These actually appear fairly often within a number of search queries on Google.com. A key to look for is the tags that follow the actual link from the SERP. If there is a small clip of text underneath the link, than that URL has been indexed. If there is no text available underneath the link, than the page either does not offer any indexed text-based contents, or, is an unindexed URL. To further clarify, if you can view the size of the page (for example: "22K") than the page has been indexed by Google.

Other Types of Files

Refers to the growing list of files that Google has the ability to read and index. Some of the most popular file types that are indexed and not classified as Indexed Web Documents include Adobe Acrobat PDF Files, Microsoft Office Documents (Word, Excel, PowerPoint, etc.), WordPerfect, Flash, and others.

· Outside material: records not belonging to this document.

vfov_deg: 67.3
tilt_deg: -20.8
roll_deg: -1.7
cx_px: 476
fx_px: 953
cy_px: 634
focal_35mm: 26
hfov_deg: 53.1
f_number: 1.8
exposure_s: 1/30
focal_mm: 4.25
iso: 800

Indexed Web Pages / Refreshed Daily

These are the same as the Indexed Web Documents, but are reviewed daily by Google and their listings within the SERPs are also updated. The reason for listing these refreshed documents, is that many of the pages have been noted by Google to consistently show continual changes over time. (News-related pages and sites are a good example.)

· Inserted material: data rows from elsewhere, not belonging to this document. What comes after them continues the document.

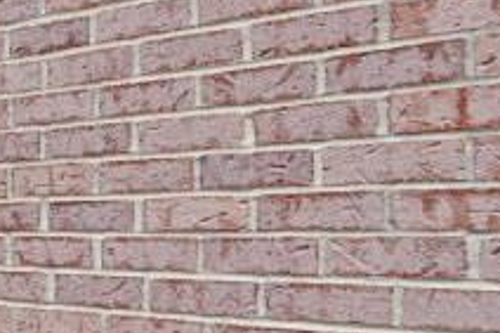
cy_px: 227
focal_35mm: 99
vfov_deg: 13.8
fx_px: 1374
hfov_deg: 11.0
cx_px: -1054
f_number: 6.3
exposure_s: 1/320
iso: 100
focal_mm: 14
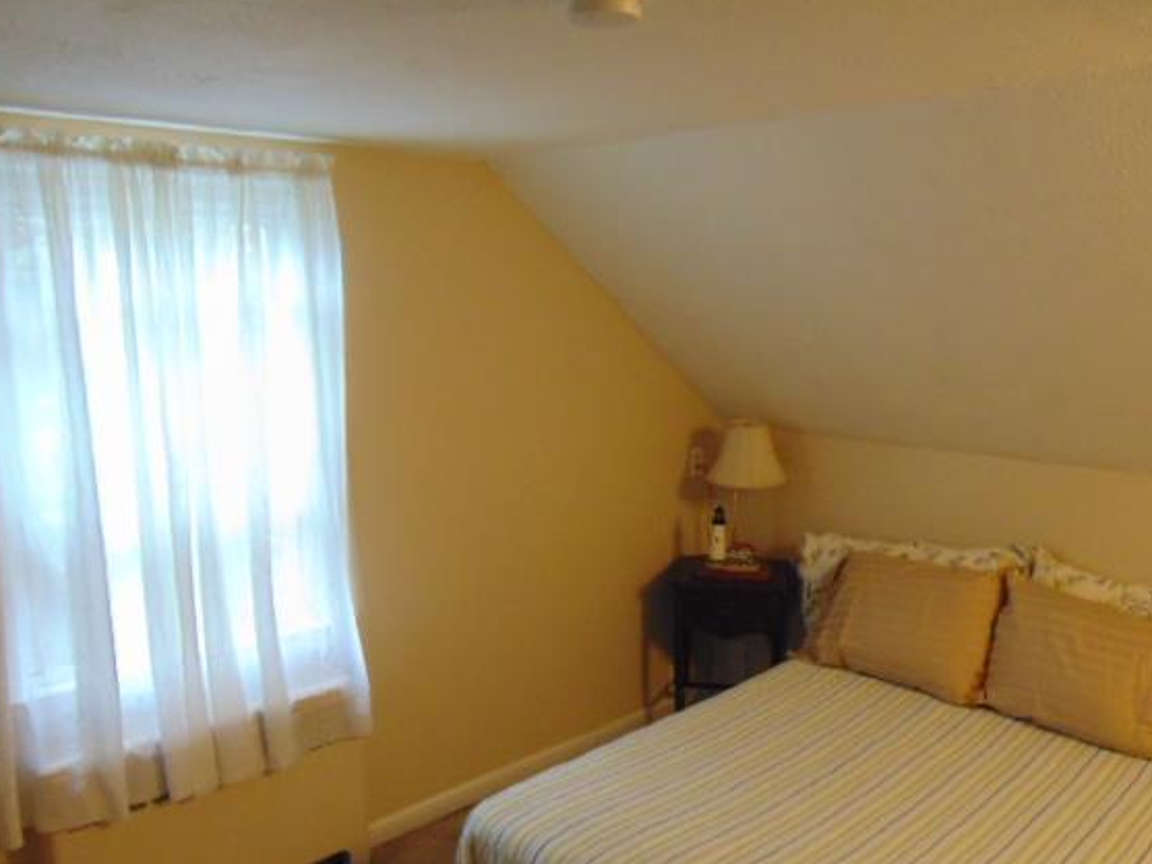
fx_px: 1032
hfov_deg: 58.3
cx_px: 602
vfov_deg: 45.4
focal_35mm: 31
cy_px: 484
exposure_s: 1/30
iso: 400
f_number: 3
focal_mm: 4.9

Optimizing for the Entire Google Search Engine

Optimization is really about getting as much useful content out to your users and targeted market as is possible. Google is a great avenue to do just this because of it's abilities to index and refresh so many listings.

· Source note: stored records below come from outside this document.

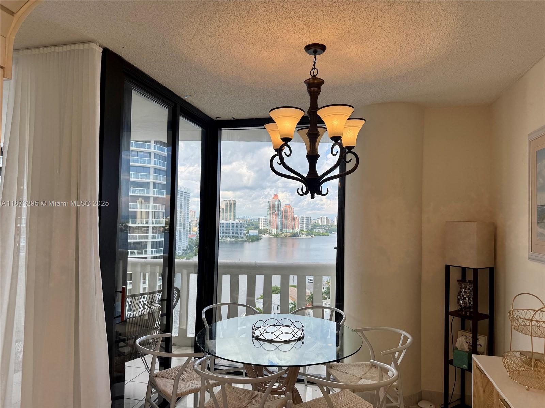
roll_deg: -1.4
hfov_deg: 71.6
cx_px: 272
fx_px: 378
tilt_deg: +0.3
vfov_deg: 56.8
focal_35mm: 24
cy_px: 204
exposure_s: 1/639
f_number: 1.78
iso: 80
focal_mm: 6.76
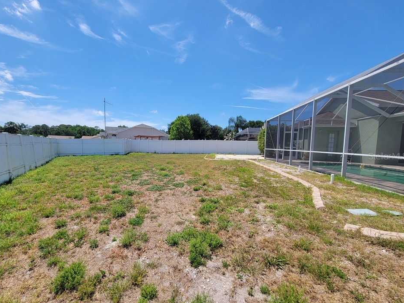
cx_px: 192
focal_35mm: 14
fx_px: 163
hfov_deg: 102.0
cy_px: 156
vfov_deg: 85.7
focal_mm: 2.2
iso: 50
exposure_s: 1/1704
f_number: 2.2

As one would expect, the majority of the information that an SEO or an SEM should strive to get into the Google search database - are web pages and HTML formatted documents. That is what the vast majority of Google's users are looking for - and expect. Of course, there is far more work done to retain a market than to just get a document listed - but we have covered such topics in the past.

As a word of caution though, it becomes evident that many documents that intended to become available to semi-private audiences online, may in fact reach the general searching public. If your company or web site contains any files that fit the "Other Types of Files" category as listed above, make sure that those files can be seen by the general public. If not, password protect their URLs as much as possible or disallow access from all user agents (especially GoogleBot!) from accessing the folder that such files reside in.